Updated: Jul 7, 2026

A Zebrafish Model of Diabetes Mellitus and Metabolic Memory
10:03

A Zebrafish Model of Diabetes Mellitus and Metabolic Memory

Published on: February 28, 2013

Glitazones and the cardiovascular system.

Pallavi R Devchand1

  • 1Center for Excellence in Vascular Biology, Division of Cardiovascular Medicine, Brigham & Women's Hospital, Harvard University, Boston, Massachusetts 02115, USA. pdevchand@rics.bwh.harvard.edu

Current Opinion in Endocrinology, Diabetes, and Obesity
|March 5, 2008
PubMed
Summary
This summary is machine-generated.

Glitazone drugs like rosiglitazone and pioglitazone show promise for type 2 diabetes and insulin resistance.
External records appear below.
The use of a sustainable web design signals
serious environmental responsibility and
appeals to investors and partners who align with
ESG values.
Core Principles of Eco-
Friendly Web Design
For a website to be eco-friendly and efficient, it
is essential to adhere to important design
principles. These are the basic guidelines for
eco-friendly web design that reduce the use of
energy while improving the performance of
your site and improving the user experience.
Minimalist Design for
However, cardiovascular safety concerns, particularly with rosiglitazone, warrant further investigation into their molecular mechanisms.

Related Experiment Videos

Last Updated: Jul 7, 2026

A Zebrafish Model of Diabetes Mellitus and Metabolic Memory
10:03

A Zebrafish Model of Diabetes Mellitus and Metabolic Memory

Published on: February 28, 2013

Area of Science:

  • Endocrinology
  • Cardiovascular Medicine
  • Pharmacology

Background:

  • Type 2 diabetes affects over 160 million people globally.
  • Glitazones (rosiglitazone, pioglitazone) are insulin-sensitizing oral antidiabetic drugs.
  • Cardiovascular abnormalities are common in insulin resistance.

Purpose of the Study:

  • To review recent advancements in understanding the cardiovascular molecular mechanisms of rosiglitazone and pioglitazone.
  • To address the unresolved questions regarding the cardiovascular safety of glitazone drugs.

Main Methods:

  • Review of recent meta-analyses on glitazone cardiovascular effects.
  • Examination of data regarding rosiglitazone's potential for myocardial ischemia.
  • Analysis of the shared and distinct molecular actions of rosiglitazone and pioglitazone.

Main Results:

  • Meta-analyses on rosiglitazone's cardiovascular safety remain inconclusive regarding myocardial ischemia.
  • The US FDA issued a black box warning for rosiglitazone (Avandia) due to potential risks of myocardial infarction and heart-related deaths.
  • The precise molecular mechanisms and extent of shared actions between rosiglitazone and pioglitazone are not fully elucidated.

Conclusions:

  • There is an urgent need to clarify the molecular mechanisms of rosiglitazone and pioglitazone.
  • Understanding these mechanisms is crucial for assessing the cardiovascular impact on patients with type 2 diabetes.
  • Further research is required to resolve cardiovascular safety concerns associated with glitazone therapy.